It does sound interesting, and I'll look into Lisp, can you give me some advice on what's the best way to learn it?

On your other point, I've programmed in many languages in many years, and mostly I did some in an environment with an IDE, or powerful language-specific tooling (not tree-sitter) that had a proper good understanding of the syntax and semantics of the language used.

If you learn better by video than by reading, the Structure and Interpretation of Computer Programs lectures by Abelson and Sussman are spectacular. I have watched the entire course multiple times. The SICP book also receives a lot of praise, but I have yet to read it myself. They specifically use Scheme, but most of the knowledge can be translated to other Lisp dialects as well. The biggest difference between the different Lisp dialects are the macro systems and the standard libraries, so getting started and learning it doesn't really matter which one you choose. GNU Guile or Racket would be easy to use to follow along with SICP though.

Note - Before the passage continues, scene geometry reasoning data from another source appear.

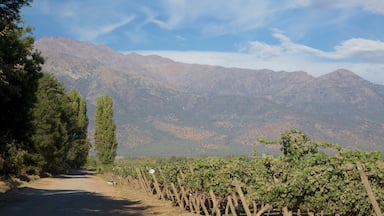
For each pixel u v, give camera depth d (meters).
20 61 24.02
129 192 34.41
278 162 12.60
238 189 13.04
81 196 28.45
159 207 22.14
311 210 10.04
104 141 85.75
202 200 17.98
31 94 27.62
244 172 14.41
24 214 17.77
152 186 33.59
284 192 9.57
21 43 23.80
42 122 50.66
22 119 30.58
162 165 28.12
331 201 9.26
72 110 79.94
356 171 9.20
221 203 18.69
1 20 20.17
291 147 12.59
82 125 91.25
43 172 57.69
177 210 20.67
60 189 36.69
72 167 101.25
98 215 18.17
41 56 25.25
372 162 9.80
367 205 8.88
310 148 12.39
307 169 9.70
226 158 16.84
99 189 38.66
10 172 40.19
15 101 27.42
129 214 18.88
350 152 10.40
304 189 9.41
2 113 28.72
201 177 17.05
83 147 93.12
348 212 9.33
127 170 44.50
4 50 22.48
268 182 11.82
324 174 9.34
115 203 23.94
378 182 9.24
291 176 10.10
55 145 59.72
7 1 19.97
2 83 20.64
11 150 37.75
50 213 18.30
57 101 63.78
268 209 12.13
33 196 27.22
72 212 18.88
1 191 28.33
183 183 20.36
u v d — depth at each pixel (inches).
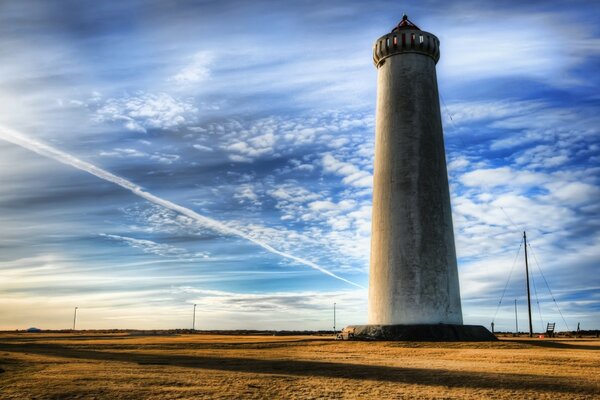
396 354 1162.0
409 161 1765.5
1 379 695.1
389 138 1822.1
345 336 1708.9
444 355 1120.8
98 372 773.3
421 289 1654.8
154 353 1176.2
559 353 1148.5
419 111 1817.2
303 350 1304.1
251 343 1535.4
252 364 919.0
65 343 1595.7
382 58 1925.4
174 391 614.9
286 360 999.6
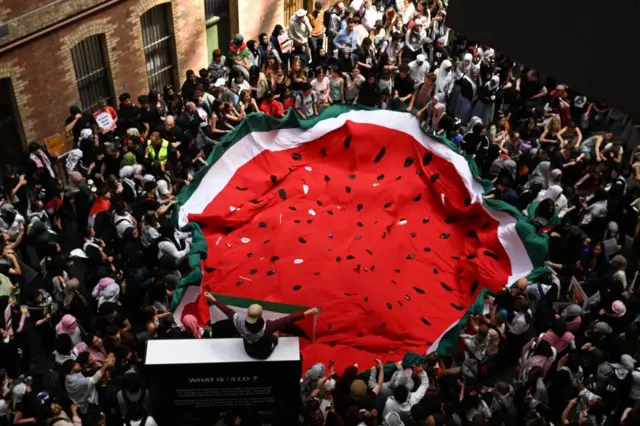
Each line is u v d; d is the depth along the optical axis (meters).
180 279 11.34
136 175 12.76
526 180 13.95
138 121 14.30
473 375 10.48
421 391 9.62
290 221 13.01
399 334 11.34
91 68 15.20
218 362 8.79
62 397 9.62
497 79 15.46
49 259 10.87
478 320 10.83
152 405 9.33
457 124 15.38
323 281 11.78
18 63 13.52
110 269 11.50
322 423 9.59
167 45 16.73
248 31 18.70
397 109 15.68
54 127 14.85
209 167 13.63
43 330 10.98
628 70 2.51
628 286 12.20
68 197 12.93
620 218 12.90
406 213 13.62
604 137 14.43
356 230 13.00
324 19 18.45
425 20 18.44
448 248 13.05
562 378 9.96
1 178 14.55
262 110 15.36
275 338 9.00
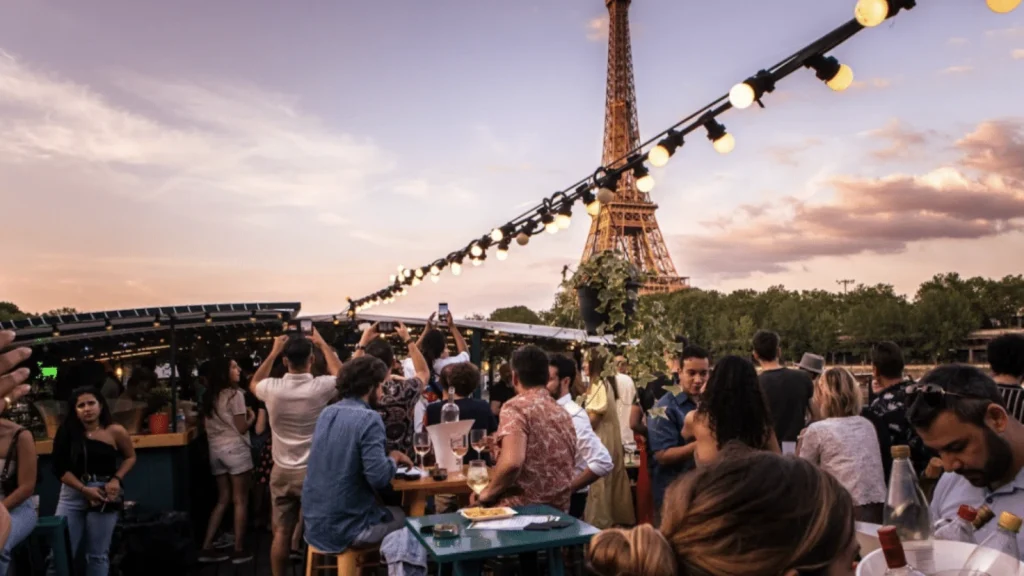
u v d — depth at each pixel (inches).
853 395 146.0
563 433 148.3
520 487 144.9
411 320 550.6
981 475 68.9
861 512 139.3
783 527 33.0
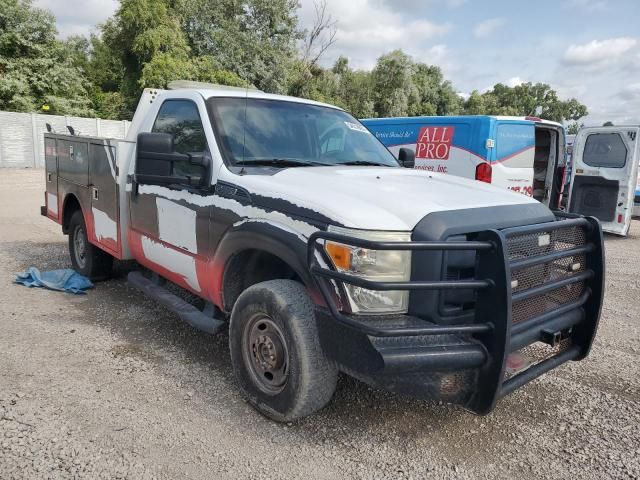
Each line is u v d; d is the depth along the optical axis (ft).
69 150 20.49
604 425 11.63
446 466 9.97
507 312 9.02
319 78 117.80
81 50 134.31
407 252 9.54
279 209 10.75
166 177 12.87
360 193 10.64
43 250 26.23
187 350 14.67
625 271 27.40
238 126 13.78
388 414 11.76
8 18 95.20
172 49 95.66
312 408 10.50
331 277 9.29
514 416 11.91
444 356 8.96
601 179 36.47
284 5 108.17
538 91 229.45
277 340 10.87
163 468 9.48
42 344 14.64
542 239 10.69
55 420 10.80
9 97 95.35
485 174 28.17
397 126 32.65
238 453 10.05
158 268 15.43
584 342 11.98
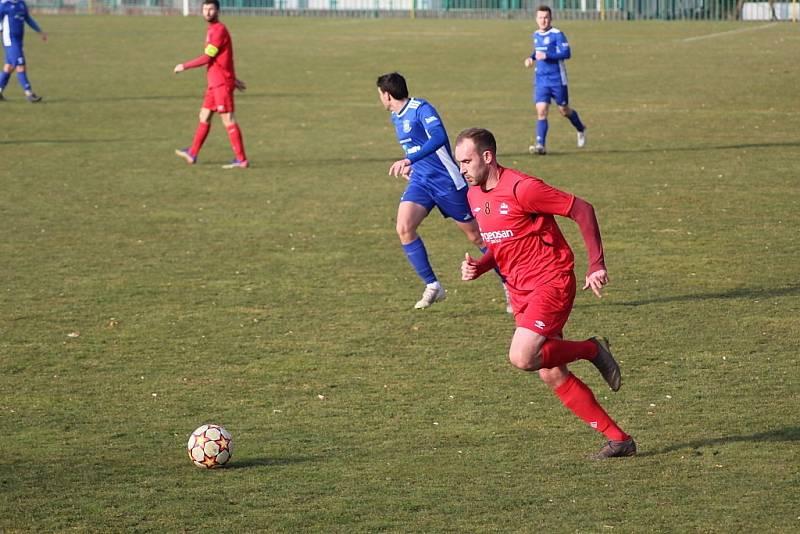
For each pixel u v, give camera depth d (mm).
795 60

Also... HtDP (How to Design Programs) is a good follow-on to SICP.

Oh... and I think we can't mention SICP without referencing this (relatively recent) video about why MIT moved from Scheme to Python for intro classes: https://youtu.be/OgRFOjVzvm0

HtDP was written to address difficulties with learning from SICP https://cs.brown.edu/~sk/Publications/Papers/Published/fffk-...

I have gotten much farther (and accordingly learned more from HtDP). It is accurate to think of it as an on ramp for SICP.

A good text to make you aware of the power of Lisp is "The Anatomy of Lisp" by John Allen (MIT). It's an old text but they don't write books like that anymore.

> what's the best way to learn it?

What's the best way to learn programming in general? For me, is to try to build something. Find a problem, pick a Lisp, start building.

Just make sure to have two things: structural editing and the REPL. Without these two, Lisp may feel awkward. But when you have the ability to quickly move any expression around, transpose them, etc., - writing programs becomes like composing haikus or something. You basically will be moving some "lego-pieces" around. With the connected REPL, you will be able to eval any expression in-place, from where you're writing your code.

I started without these and indeed, that was challenging. Having to balance the parentheses by hand, counting them, omg, I was so obtuse, but I'm glad I didn't give up. You don't have to go too crazy - in the beginning, something that automatically balances out the parens, or highlights them when they are not, and lets you grab an expression and paste it somewhere else would be good enough.

And the REPL. Shit, I didn't know any better, I thought I was suppose to be copypasting or typing things into it. That is not the way! Find a way to eval expressions in-place. Some editors even show you the result of the computations right where the cursor is.

I have done years of programming prior to discovering Lisp, and I don't really understand how I was okay without it. I wish someone has insisted to try it out. Today I don't even understand how can anyone identify as a programmer and "hate" Lisp, just because they have stared at some obscure Lisp code for like two minutes at some point.